- _Page excerpt_
▽
DR. McCULLEY: Mean change between the two points of stability as otherwise defined by our somewhat flawed numbers.

DR. WAXLER: Right. Otherwise what happens is we get into a game where we're saying, well, no, this one looks good, and that one looks bad, and you hardly have a stable footing.

DR. McCULLEY: Yes. It would have been nice  considering the way we approached these other questions, with one person taking the assignment and really searching the literature, we could probably do a better job for you.

DR. WAXLER: Yes, I think so.

DR. McCULLEY: I don't get a sense we are heading in any strong direction.

Does anyone else have anything? Dr. Wang?

DR. WANG: Ming Wang.

With regard to the duration postop, I think there are some clinical observations which would support one year. In terms of wound healing, the flap is almost impossible to lift at one year, meaning the stroma really healed quite well. Second, most of the refractive surgeons in clinical practice do not follow patients beyond one year, and that seems to be working very well. Third, to second Michael's point, to have equal standards postop, since preop, we have stability of refraction one year, say, 0.50 D, it would be reasonable to have. So these three all support intuitively to me one year follow up.
△
- _Exercise 1_
Return the part of the refractive surgery transcript starting with "DR. WAXLER: Yes, I" and going on through "me one year follow up.".
- _Exercise 2_
Resume the refractive surgery transcript after its last sentence.
None of the material is needed.

- _Entries shown_
▽
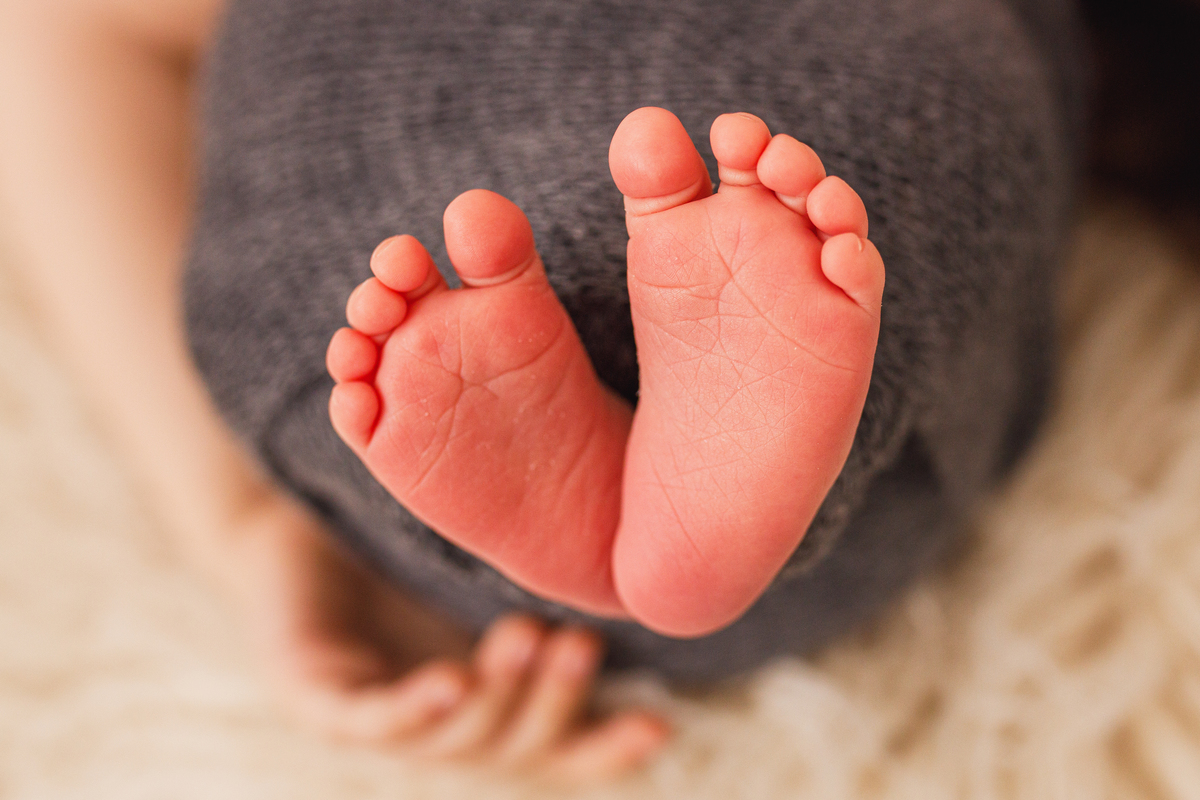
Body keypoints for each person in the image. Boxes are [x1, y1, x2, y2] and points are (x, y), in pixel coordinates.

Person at [0, 0, 1088, 783]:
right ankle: (706, 479)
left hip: (453, 455)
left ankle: (686, 472)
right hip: (830, 425)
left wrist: (240, 515)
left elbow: (49, 37)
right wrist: (248, 525)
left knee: (369, 252)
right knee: (863, 138)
△
- _Task response 1_
DR. WAXLER: Yes, I think so.

DR. McCULLEY: I don't get a sense we are heading in any strong direction.

Does anyone else have anything? Dr. Wang?

DR. WANG: Ming Wang.

With regard to the duration postop, I think there are some clinical observations which would support one year. In terms of wound healing, the flap is almost impossible to lift at one year, meaning the stroma really healed quite well. Second, most of the refractive surgeons in clinical practice do not follow patients beyond one year, and that seems to be working very well. Third, to second Michael's point, to have equal standards postop, since preop, we have stability of refraction one year, say, 0.50 D, it would be reasonable to have. So these three all support intuitively to me one year follow up.

- _Task response 2_
DR. McCULLEY: Number one, I can raise flaps at a year. The interface probably never heals. And I have lifted flaps at a year. it may be a little bit harder than at 3 months, but I don't think the interface probably ever heals. And from maybe an ideal standpoint, to require a year or two or even longer, the more comfortable we get  but again, we start to get into the issue that I mentioned before, that we start to delve over from ideal science into the world of commerce, and there are some things where we have to make some compromises in the scientific ideal and the practical.

Any other comments? Dr. Belin?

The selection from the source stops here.